Last week, Camille and I were making our weekly trip to the grocery story. Masks were on and as we proceeded to the grocery carts I noticed a rather unnerving site. I noticed that the grocery carts that were supposed to be available to customers, you know the one’s which were supposed to be sanitized and so forth, all contained a bit of trash. I was not sure what to make of this. Had the carts been sanitized and yet the one doing the sanitizing just didn’t remove the trash or had these carts not been sanitized at all? A very kind worker could see I was obviously confused, I get that a lot, and asked if she could help me. I explained my dilemma and she confirmed my observation. She told me that whoever sanitized the carts is “supposed to” remove any trash as a part of the sanitizing process. She then told me that I could use another cart, one that had just finished being used but not needed to transport the groceries to the car. So, my choice was a cart that wasn’t sanitized properly or a cart that hadn’t been sanitized again. Not much of a choice. Fortunately, there was sanitizing spray and paper towels available and so I chose to sanitize the abandoned cart myself and hope for the best. I suspect that my experience happens many times a day.
But it’s not “supposed to”! Did you notice how many times I have used the phrase “supposed to” so far in this blog post? This is my point. We now live in a world where people routinely don’t do what they are “supposed to”. I know, I am old enough to know that this is not new but it seems to me that it has gotten radically worse recently. The idea of doing what you are “supposed to” is becoming a lost concept. In fact, I believe that it’s gotten so bad that we now expect people “not” to do what they are “supposed to” and just assume such.

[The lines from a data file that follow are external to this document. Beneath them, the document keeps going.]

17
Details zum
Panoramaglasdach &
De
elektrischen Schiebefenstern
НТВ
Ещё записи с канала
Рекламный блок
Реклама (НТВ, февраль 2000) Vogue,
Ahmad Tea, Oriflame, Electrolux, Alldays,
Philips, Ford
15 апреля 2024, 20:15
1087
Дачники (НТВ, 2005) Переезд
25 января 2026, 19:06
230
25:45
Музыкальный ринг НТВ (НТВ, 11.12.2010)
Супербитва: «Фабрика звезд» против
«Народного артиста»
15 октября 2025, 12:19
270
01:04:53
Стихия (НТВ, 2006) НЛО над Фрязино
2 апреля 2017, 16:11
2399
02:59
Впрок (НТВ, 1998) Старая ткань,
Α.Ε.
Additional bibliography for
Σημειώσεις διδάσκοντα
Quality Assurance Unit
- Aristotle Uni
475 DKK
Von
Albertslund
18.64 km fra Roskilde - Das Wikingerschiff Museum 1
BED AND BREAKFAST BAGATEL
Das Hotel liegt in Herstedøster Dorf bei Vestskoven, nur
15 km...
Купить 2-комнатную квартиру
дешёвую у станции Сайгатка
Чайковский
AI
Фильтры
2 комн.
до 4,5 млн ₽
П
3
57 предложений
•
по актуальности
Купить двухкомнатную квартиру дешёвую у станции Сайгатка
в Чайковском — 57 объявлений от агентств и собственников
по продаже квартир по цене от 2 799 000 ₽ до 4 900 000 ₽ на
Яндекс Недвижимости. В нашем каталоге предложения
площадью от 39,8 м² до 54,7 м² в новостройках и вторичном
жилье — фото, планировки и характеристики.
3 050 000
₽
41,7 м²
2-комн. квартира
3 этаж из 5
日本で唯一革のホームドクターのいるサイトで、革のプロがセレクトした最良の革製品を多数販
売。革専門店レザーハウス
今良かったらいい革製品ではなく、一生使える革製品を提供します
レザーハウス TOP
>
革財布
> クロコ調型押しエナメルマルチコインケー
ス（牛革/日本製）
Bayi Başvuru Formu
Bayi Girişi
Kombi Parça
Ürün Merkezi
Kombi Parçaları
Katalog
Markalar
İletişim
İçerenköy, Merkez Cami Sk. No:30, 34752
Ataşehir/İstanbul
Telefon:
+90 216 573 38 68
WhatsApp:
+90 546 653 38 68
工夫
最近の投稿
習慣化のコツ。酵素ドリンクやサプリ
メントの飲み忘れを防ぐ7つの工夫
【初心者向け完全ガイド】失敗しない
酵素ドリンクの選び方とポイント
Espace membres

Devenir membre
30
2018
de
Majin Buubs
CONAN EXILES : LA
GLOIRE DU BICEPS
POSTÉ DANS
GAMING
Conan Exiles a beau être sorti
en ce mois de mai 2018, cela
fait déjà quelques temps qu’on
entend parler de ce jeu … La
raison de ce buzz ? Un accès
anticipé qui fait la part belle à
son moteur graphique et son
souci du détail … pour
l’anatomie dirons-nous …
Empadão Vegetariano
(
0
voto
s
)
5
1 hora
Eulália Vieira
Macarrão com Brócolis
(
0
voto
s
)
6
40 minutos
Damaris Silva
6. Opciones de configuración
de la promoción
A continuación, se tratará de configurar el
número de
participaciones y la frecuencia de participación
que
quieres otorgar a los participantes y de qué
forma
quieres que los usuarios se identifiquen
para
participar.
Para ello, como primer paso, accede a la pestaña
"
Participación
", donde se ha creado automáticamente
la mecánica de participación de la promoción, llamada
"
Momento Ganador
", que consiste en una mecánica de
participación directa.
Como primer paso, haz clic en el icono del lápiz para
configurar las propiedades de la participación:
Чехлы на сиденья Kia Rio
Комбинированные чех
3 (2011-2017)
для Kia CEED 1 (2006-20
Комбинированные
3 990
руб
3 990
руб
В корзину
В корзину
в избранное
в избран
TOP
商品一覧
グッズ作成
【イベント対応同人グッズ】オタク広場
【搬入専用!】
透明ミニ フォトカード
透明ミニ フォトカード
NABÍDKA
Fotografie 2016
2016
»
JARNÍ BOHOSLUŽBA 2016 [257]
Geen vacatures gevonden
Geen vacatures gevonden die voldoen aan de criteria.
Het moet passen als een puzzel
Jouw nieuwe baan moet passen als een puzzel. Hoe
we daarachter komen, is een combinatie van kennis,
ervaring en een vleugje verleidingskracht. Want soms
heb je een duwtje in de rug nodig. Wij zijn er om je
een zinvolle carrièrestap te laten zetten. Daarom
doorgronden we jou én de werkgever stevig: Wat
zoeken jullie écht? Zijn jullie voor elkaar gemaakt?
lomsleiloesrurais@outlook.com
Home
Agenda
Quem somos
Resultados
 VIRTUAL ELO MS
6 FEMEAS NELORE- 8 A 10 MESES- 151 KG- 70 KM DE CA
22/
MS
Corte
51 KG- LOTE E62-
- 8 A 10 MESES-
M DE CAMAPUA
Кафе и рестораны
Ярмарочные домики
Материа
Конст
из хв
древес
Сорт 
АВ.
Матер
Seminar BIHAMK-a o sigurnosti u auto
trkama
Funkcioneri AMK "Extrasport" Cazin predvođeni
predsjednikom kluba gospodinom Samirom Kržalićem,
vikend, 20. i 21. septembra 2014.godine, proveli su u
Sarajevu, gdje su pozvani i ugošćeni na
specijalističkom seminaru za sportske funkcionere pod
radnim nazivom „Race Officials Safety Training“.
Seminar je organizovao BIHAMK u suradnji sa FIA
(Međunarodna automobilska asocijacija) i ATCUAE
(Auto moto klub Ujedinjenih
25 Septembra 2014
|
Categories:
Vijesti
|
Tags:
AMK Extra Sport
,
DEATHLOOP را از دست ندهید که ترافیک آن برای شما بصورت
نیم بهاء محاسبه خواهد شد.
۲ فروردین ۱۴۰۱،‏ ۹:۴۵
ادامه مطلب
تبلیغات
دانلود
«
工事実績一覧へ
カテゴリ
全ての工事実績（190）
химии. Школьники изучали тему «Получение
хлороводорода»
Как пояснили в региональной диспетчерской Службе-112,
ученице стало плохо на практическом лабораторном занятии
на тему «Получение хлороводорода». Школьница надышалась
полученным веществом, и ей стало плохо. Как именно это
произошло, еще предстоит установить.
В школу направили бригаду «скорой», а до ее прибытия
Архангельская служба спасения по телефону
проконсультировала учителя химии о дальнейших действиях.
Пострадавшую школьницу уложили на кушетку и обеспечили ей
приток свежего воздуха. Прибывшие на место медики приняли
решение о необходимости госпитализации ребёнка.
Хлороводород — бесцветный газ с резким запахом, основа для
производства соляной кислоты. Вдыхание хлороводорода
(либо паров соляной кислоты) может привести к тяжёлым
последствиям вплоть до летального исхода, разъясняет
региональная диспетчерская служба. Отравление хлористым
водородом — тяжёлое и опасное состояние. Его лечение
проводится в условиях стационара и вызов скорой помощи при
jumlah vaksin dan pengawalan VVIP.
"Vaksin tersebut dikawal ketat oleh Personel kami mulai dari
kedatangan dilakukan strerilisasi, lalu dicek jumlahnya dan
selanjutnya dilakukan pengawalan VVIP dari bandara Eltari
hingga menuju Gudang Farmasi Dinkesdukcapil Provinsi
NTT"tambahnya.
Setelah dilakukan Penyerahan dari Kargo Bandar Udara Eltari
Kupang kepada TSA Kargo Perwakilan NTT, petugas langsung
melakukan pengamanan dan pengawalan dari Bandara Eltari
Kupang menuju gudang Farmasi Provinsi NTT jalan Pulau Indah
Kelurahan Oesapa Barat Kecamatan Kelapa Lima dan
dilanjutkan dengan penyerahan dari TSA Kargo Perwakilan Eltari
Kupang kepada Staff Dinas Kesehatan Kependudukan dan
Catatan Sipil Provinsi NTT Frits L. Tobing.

The problem of all of this extends well beyond the grocery store. People in all walks of life, are routinely just ignoring what they are “supposed to” in favor of doing whatever they deem to be appropriate. The residual effect of this is staggering! One often ignored consequence is the anxiety or worry that such behavior brings. If we can’t trust that people will consistently do what they are “supposed to”, how do we really trust anything? Is the restaurant worker really washing their hands after using the restroom? Did the mechanic really put new parts in my car? Did the student really read all the assigned work? Do you see the problem? A lack of trust is a huge problem if we intend to have any kind of life or society. I know, some of these things may seem trivial my themselves but added together, over time and multiplied by million of people and you will be left with a world where we won’t know who to trust! Sound familiar?
As we followers of Christ live in the land of “supposed to”, allow me to point out a huge opportunity. My assumption is that as Christ-followers we will have two common qualities that are relevant to this blog post. First, the assumption that Christ-followers do what it is that we are “supposed to”, whatever that is. This means we follow through on the things we say we will do. It also means we will do those things with our whole heart, as unto our King Jesus! Second, as Christ-followers who consistently do what we are “supposed to”, we will shine brightly in contrast to others in the culture. As our culture further slides down the path of ignoring consistent behavior and consequences for one’s action, we will stand in the starkest of contrasts. What a potential opening to influence our world for the King!
I don’t know what can be done about “the land of supposed to”. I do know that we can be different and here’s an additional benefit: I always feel better knowing I have done what I am “supposed to”, even if others don’t or think I am weird because I do so. We may not be able to leave “the land of supposed to” but it doesn’t have to change us. I hope you will start today to examine if have become one who doesn’t consistently do what they are “supposed to” and if so, rethink and start today to make the change!